▸ Record excerpts:

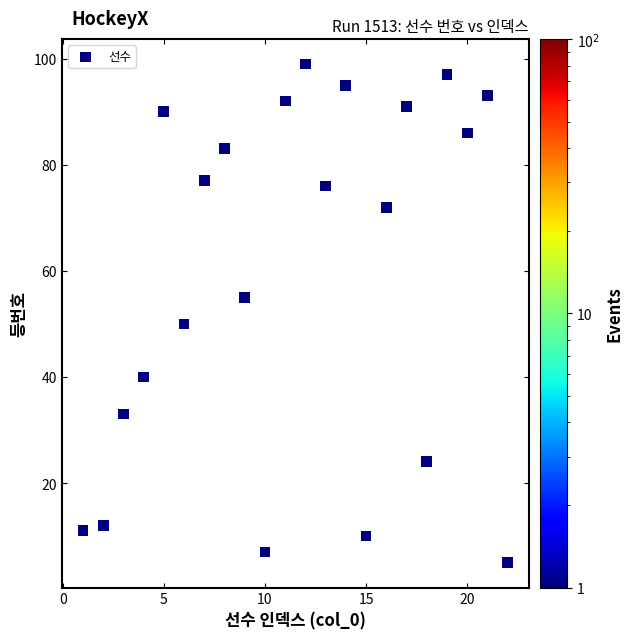

What is the range of Y values (max minus min)?

94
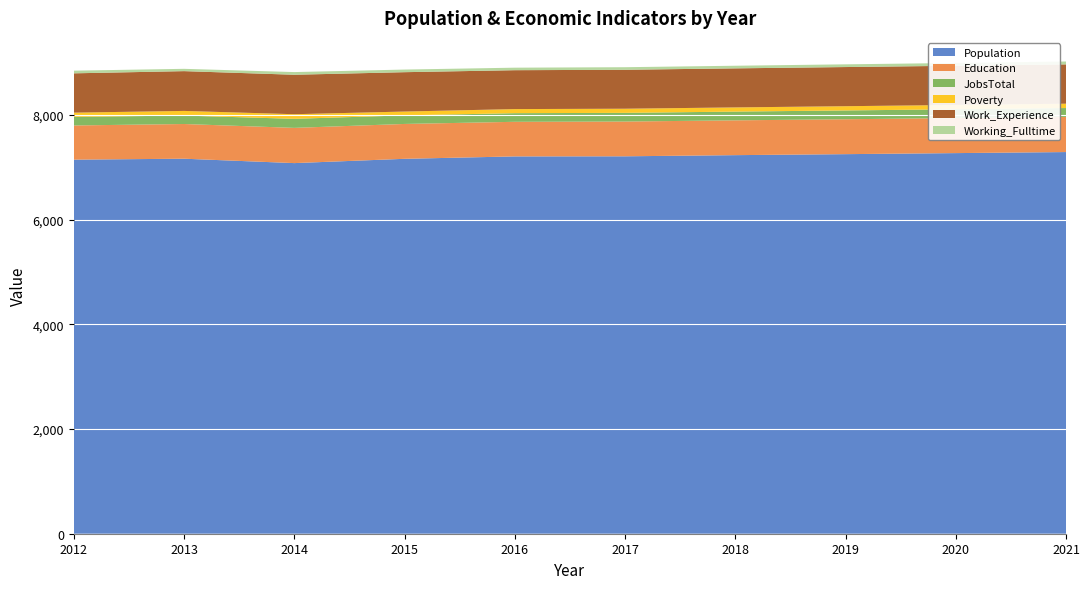

Reading left to right, list all the values displayed in this chart.

Population: 7146	7164	7080	7162	7208	7210	7232	7251	7271	7291
Education: 653	663	673	666	661	664	665	667	669	671
JobsTotal: 165	161	173	164	165	166	167	168	169	170
Poverty: 80	89	88	73	78	79	80	81	82	83
Work_Experience: 751	760	754	752	743	744	746	748	749	751
Working_Fulltime: 51	44	51	50	48	49	50	52	53	55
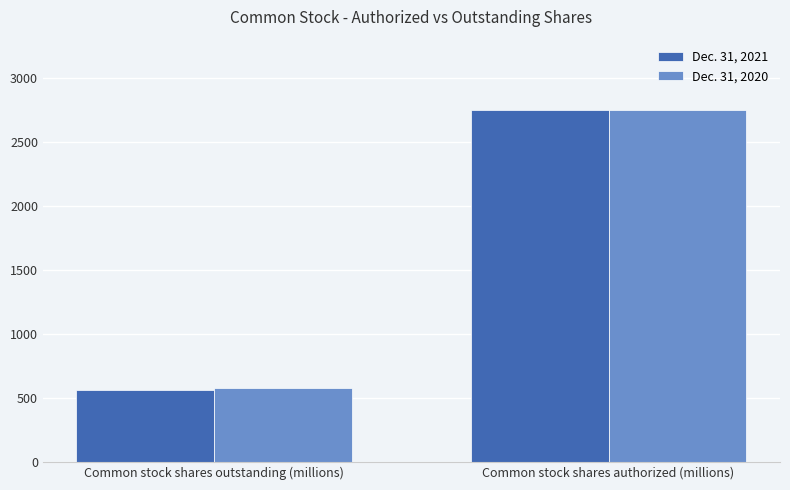

At which label does Dec. 31, 2021 reach its minimum?

Common stock shares outstanding (millions)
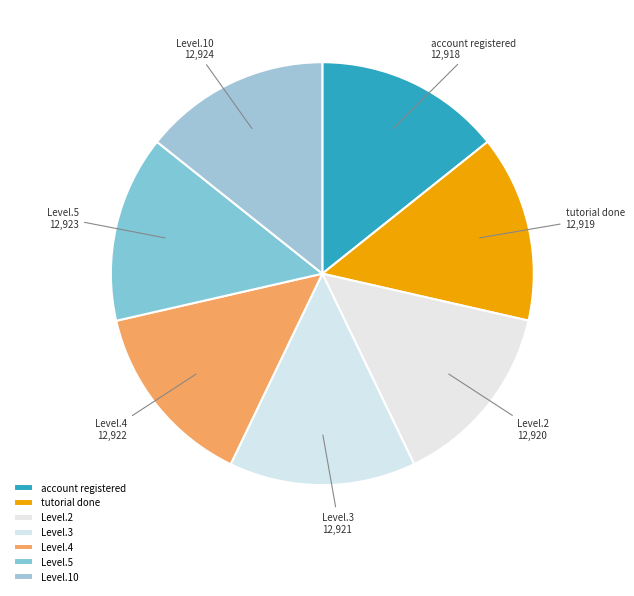

Is Level.5 the majority of the pie?

No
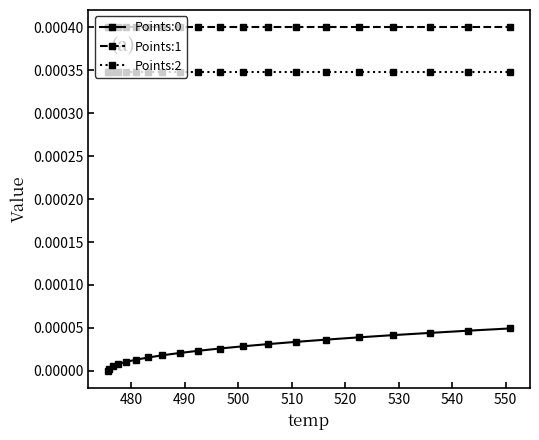

Which series has the largest total across all categories?

Points:1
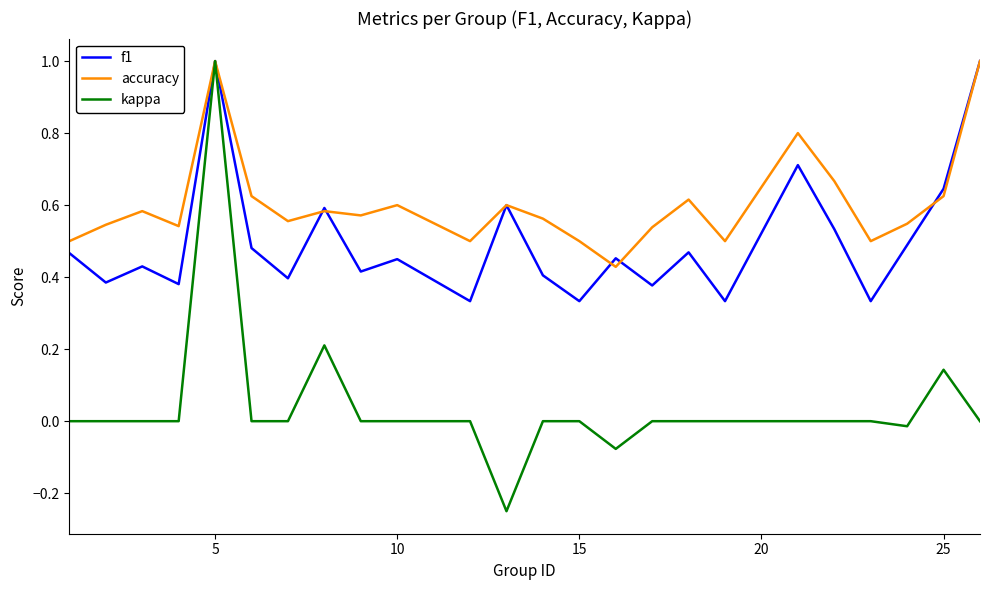

Which series has the largest total across all categories?

accuracy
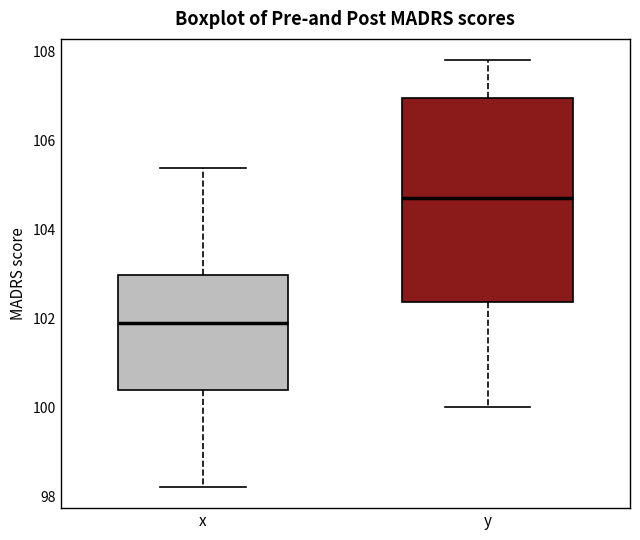

Where does the upper whisker of the box for x end on the y-axis? The values are not printed on the chart, so give them approximately, as read against the axis.

105.4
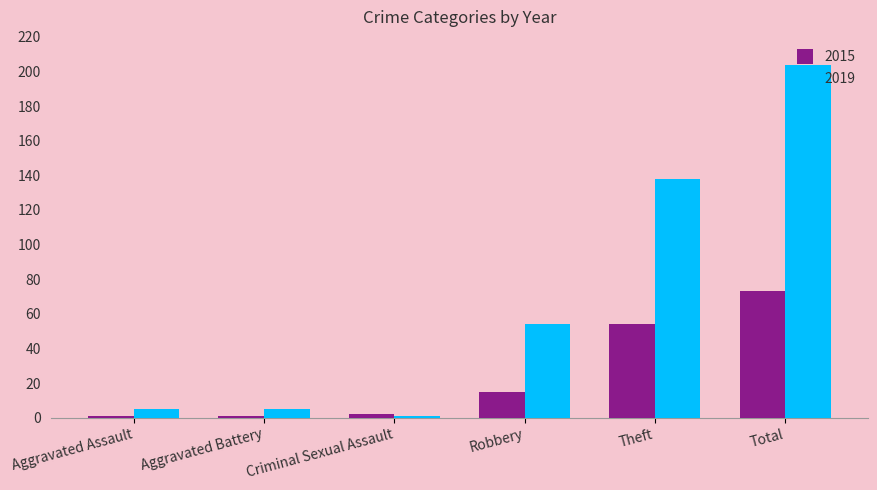

What is the minimum value shown in the chart?

1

▸ What you are asked to do:
Please rewrite everything from the line containing "At which label" down to the end of the records, renaming "series" to "dataset" and keeping all else unchanged. Leave the pictures out of your version.

▸ Response:
At which label does Dec. 31, 2021 reach its minimum?

Common stock shares outstanding (millions)

Is Level.5 the majority of the pie?

No

Which dataset has the largest total across all categories?

Points:1

Which dataset has the largest total across all categories?

accuracy

Where does the upper whisker of the box for x end on the y-axis? The values are not printed on the chart, so give them approximately, as read against the axis.

105.4

What is the minimum value shown in the chart?

1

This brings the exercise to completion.